About a month ago, I started seriously considering what to do with my cluster with ingress-nginx reaching EOL. My first thought was to take this as an opportunity to migrate from frozen Ingress API to Gateway API. I dug through the documentation for most implementations of both Ingress and Gateway APIs, but none of them really ticked all the boxes.
Well, as you might have guessed from the title, I ended up writing my own Ingress controller implementation. The initial idea was to create some basic Ingress controller that would fit my needs. Retrospectively, it was quite an optimistic goal, as Ingress controller contains a K8s controller and a reverse proxy, both of which are not usually implemented by some trivial code.
This short post is just a handful of thoughts after spending a couple of days writing Ingress controller from scratch. The road to switching to this implementation in my own cluster was a bit more involved than this post paints. Also, there were actually two instances of ingress-nginx in my cluster, so I expect even more eventful hours of debugging from the second migration.
First steps
I have never programmed any Kubernetes controller, which made me think that the first step would be really painful. However, in a relatively short time I was able to set up Go build, draft initial manifests and deploy a pod which would print about Ingresses in the cluster. Kudos to Go K8s controller libraries. Not so long after, I was even able to route basic HTTP traffic!
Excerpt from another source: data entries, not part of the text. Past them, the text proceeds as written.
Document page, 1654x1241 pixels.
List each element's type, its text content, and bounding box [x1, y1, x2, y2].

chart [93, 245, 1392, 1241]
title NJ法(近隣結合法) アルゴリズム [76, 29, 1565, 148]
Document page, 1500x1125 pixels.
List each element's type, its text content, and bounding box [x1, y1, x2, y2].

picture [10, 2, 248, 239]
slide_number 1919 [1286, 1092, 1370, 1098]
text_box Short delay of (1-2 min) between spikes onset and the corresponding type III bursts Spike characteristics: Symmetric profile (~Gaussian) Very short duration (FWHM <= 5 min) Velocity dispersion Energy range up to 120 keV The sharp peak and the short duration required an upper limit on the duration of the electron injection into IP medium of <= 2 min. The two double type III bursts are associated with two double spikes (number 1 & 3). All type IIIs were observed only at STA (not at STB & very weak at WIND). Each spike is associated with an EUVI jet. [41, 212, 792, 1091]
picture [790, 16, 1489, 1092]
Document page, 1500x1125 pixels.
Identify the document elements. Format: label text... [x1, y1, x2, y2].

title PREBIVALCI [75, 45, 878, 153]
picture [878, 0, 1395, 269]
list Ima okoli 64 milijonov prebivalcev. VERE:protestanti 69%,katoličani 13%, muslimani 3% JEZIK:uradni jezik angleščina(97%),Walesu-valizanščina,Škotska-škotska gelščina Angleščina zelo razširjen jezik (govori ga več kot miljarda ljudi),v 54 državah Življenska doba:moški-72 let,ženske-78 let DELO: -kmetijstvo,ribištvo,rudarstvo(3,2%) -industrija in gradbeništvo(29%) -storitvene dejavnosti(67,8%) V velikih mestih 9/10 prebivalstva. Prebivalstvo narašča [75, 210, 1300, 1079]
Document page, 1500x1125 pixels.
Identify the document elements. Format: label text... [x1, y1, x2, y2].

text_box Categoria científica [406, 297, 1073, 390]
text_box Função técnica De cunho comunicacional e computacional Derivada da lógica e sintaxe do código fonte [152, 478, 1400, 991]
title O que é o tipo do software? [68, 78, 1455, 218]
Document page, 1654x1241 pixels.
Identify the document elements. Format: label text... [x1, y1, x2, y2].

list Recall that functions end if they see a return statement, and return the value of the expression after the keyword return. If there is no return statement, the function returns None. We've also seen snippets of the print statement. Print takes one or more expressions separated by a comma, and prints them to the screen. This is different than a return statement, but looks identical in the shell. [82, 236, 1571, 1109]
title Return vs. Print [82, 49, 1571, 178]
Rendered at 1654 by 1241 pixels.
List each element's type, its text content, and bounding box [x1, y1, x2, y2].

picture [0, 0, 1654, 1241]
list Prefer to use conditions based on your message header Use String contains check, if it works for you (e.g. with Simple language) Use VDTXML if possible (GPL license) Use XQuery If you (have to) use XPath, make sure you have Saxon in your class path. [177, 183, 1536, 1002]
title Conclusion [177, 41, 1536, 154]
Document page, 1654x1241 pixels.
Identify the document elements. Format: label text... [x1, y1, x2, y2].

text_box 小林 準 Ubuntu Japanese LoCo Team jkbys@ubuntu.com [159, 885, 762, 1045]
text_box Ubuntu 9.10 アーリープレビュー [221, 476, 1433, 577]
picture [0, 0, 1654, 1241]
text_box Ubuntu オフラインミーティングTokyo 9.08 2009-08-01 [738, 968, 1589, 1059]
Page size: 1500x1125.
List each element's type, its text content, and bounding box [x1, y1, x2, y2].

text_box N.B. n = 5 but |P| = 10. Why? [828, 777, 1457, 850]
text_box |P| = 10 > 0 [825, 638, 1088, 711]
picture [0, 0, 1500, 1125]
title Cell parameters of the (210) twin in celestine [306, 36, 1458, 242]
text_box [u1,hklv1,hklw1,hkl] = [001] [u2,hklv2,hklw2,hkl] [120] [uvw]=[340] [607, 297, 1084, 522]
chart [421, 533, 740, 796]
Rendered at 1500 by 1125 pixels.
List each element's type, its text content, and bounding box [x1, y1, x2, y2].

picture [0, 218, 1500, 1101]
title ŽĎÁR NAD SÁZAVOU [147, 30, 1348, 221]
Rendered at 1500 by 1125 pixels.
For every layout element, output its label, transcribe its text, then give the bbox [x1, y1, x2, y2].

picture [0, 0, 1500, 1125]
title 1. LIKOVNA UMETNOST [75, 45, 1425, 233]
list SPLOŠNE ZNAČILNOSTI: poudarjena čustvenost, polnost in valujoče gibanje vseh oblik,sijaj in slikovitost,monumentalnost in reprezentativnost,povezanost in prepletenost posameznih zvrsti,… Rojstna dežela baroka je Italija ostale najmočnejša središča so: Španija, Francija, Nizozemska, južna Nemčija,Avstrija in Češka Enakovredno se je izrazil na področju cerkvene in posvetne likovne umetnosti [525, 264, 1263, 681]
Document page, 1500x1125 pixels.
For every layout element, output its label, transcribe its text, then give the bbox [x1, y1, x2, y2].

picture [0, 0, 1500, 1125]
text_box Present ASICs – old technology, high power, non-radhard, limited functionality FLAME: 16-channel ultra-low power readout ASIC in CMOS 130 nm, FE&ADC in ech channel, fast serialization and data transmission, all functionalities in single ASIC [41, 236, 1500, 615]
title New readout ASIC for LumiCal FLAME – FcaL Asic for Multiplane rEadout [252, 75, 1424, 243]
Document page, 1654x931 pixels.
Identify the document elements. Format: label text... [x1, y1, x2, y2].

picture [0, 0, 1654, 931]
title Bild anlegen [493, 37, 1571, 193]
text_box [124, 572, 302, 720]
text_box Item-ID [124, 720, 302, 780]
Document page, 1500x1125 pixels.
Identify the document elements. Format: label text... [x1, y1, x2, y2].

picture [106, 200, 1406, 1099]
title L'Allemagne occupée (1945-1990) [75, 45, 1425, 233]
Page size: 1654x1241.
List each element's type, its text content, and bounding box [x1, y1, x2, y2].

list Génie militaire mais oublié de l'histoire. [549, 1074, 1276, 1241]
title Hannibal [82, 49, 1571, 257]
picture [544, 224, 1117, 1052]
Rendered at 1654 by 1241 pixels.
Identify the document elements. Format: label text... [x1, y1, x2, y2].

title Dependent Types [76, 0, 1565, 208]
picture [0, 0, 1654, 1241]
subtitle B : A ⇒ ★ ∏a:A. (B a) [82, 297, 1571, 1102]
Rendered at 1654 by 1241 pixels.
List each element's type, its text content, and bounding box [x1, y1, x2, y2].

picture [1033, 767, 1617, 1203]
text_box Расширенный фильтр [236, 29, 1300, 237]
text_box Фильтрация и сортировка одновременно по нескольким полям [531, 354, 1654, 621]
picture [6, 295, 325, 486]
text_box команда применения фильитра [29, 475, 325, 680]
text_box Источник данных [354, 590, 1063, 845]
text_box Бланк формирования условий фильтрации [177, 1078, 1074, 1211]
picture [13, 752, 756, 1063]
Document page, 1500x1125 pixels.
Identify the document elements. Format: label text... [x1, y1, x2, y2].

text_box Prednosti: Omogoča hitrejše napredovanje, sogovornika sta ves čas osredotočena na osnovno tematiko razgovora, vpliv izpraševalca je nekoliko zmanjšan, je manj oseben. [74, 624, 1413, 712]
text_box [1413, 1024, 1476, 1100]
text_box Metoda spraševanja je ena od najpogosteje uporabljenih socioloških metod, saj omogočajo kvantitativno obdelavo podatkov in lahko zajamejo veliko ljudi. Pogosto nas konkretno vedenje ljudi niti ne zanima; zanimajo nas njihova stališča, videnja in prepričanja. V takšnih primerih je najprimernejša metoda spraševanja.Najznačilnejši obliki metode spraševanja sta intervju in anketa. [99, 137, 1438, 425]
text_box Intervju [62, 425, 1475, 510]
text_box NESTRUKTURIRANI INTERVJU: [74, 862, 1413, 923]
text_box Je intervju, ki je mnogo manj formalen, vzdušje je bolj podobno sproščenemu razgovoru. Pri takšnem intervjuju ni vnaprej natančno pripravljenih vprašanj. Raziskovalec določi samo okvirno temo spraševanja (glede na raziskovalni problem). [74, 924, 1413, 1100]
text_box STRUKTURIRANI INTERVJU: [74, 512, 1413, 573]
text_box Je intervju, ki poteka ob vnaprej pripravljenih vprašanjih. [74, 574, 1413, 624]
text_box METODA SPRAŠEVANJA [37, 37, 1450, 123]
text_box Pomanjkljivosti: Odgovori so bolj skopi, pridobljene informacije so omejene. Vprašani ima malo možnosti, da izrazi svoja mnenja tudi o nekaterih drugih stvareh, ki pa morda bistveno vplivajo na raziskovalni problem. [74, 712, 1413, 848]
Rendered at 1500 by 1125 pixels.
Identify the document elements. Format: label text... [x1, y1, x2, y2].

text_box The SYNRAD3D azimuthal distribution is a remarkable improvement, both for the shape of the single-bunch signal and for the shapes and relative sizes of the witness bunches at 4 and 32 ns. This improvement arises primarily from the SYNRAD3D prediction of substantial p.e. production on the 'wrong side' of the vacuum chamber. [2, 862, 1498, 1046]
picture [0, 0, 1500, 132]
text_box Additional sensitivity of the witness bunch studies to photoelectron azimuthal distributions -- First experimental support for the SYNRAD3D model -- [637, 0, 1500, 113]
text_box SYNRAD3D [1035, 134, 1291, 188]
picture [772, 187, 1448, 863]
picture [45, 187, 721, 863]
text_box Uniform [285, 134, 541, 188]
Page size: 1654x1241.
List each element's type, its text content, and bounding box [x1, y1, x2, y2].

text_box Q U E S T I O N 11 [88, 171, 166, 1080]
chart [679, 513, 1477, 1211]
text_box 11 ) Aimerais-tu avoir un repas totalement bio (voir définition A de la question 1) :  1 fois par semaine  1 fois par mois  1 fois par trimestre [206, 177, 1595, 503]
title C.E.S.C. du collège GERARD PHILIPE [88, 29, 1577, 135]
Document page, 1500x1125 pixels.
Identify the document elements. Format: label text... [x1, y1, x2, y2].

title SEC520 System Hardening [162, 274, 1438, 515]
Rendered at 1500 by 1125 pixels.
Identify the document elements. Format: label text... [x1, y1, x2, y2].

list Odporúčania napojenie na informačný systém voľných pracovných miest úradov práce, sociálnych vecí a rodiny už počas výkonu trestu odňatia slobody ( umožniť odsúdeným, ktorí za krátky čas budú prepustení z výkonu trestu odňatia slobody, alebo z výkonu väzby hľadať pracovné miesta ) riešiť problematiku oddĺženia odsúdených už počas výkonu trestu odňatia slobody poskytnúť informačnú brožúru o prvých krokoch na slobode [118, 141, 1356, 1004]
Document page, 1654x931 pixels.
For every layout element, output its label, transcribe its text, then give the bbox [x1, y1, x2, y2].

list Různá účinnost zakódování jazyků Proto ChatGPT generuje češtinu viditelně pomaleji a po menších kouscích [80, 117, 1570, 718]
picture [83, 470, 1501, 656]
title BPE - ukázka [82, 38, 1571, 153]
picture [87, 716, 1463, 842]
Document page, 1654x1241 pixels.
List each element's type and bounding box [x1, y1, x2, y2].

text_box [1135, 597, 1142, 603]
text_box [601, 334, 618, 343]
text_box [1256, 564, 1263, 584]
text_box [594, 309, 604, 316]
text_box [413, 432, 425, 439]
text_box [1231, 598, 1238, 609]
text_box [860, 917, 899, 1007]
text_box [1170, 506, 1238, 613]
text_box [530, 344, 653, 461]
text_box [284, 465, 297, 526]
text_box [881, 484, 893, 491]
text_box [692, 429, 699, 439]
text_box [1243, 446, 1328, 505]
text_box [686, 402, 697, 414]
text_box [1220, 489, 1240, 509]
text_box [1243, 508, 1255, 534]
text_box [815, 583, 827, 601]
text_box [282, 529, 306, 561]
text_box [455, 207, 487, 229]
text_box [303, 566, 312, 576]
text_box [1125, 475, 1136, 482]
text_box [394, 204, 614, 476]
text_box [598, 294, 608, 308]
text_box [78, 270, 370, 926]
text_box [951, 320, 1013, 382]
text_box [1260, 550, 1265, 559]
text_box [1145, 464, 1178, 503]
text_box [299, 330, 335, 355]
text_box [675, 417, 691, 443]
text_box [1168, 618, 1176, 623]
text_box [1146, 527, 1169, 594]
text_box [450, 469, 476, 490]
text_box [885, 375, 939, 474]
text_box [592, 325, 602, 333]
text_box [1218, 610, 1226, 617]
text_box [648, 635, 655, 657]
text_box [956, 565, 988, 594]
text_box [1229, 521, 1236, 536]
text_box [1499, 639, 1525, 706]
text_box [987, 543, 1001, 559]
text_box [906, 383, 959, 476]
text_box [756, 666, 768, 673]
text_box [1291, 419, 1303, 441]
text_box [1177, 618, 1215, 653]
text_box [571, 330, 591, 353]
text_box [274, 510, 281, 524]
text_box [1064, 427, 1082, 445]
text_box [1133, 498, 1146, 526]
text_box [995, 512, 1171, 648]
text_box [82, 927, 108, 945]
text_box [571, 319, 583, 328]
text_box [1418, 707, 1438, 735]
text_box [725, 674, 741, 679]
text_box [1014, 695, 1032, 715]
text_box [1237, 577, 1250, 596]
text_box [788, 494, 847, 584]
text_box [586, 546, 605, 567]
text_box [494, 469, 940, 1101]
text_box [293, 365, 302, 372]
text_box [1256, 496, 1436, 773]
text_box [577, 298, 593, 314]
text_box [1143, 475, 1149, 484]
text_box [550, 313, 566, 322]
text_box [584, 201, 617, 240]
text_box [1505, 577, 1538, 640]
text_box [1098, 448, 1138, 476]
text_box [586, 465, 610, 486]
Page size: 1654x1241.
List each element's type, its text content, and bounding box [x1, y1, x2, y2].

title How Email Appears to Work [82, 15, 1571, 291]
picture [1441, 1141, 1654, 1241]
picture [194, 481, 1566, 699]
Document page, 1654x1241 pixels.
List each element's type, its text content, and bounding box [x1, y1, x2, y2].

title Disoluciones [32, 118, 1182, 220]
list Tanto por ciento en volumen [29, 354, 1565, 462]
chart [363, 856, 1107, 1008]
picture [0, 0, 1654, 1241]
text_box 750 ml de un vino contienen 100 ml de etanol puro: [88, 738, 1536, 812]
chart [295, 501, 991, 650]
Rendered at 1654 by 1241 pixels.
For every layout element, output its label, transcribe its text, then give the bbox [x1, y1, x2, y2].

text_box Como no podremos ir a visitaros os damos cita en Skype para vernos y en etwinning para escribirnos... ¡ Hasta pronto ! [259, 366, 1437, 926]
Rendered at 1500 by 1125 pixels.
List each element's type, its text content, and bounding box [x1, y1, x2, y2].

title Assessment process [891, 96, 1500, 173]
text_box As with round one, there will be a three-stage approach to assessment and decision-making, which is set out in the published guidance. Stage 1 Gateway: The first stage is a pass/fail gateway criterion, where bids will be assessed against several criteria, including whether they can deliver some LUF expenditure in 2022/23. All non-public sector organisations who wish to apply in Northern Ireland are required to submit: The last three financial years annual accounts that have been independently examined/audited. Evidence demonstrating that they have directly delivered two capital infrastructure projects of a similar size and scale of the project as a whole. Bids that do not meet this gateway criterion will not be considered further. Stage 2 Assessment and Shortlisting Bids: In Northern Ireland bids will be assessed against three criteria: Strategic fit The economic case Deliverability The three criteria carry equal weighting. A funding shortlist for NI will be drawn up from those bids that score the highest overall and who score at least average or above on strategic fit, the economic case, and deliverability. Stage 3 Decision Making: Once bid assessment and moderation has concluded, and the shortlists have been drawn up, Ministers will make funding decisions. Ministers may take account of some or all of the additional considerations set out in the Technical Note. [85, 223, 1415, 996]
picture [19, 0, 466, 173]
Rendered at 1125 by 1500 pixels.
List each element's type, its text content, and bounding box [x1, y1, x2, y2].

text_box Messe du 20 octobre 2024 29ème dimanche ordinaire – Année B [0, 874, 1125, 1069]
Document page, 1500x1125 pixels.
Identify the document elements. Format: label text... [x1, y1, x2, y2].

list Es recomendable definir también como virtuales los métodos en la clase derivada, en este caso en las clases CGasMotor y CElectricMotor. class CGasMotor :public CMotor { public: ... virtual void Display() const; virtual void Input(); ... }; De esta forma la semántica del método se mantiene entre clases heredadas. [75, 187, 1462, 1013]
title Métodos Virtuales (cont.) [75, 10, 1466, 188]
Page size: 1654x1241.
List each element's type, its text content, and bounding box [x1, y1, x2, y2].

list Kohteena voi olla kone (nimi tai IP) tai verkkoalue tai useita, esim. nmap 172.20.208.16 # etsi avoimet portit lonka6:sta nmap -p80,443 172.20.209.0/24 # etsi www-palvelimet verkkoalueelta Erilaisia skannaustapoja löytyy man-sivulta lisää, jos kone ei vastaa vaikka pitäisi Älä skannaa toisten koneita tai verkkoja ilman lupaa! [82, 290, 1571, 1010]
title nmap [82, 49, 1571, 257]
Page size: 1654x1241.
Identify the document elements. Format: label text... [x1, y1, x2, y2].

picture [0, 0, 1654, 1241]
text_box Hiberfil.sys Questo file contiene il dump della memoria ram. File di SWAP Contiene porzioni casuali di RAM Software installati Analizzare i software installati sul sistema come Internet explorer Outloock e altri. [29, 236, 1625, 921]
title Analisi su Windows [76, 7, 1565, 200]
Well, who would have guessed that TLS would be the first interesting roadblock on the way? Not that the setup of the TLS endpoint would be quite hard in Go, it was fairly simple. However, the interaction with the Kubernetes control plane was a bit more involved. Because the controller now needed to worry about changes to secrets referenced by Ingresses, not only Ingress objects themselves.
Proxying
My naive idea of writing a fairly simple handler which would just do a request on behalf of the client worked to about the time I decided to proxy the first real webpage (in this case it was Immich).
The first immediately obvious hiccup was websocket. Immich uses it, and my implementation just did not think of anything like that. This oversight became the first detour on the way of using s-ingress for real traffic.
The next significant detour came with the deployment of some other services and the realization that there were some ingress-nginx functionalities I could not switch without. In the order of implementation: IP allowlisting, custom response header, TCP proxy, subrequest authorization and basic authorization. At that time I decided to separate this functionality to modules, which retrospectively came out as a quite good solution.
Deployment
After fiddling with the implementation for a few days, I finally got the courage to swap my primary controller in the cluster. Well, it turned out that there were still some rough edges. Moreover, the S-Ingress was not on yet codeberg.org, but on my local Forgejo instance which was running behind the ingress-nginx I was trying to change. This has lead (at least twice) to situations in which I cut myself (and the cluster nodes) out from the package registry, unable to push a fixed version. However, after about two hours of struggle, I had successfully changed my ingress-nginx to s-ingress. Yay!
Can you try it?
# Yes
helm install s-ingress oci://codeberg.org/oidq/charts/s-ingress
Should you try it? Probably no.
While it is public now on codeberg.org/oidq/s-ingress and you technically can try it. Moreover, I have actually written a short paragraph on how to do that. You most definitely should not deploy it to do some important job, like be a single entrypoint for all the services in a cluster.
Another fact is that it has been tailored fit for my own use case with very limited maneuvering space. I would definitely like to add some configurability to the implementation, but it is not there yet.
I guess time will tell whether this was a reasonable decision to make, or I will be painstakingly throwing my work out of the window and reverting to some other controller in a few weeks. Well, I guess, at least I learned a lot about Kubernetes and the inner working of a reverse proxy.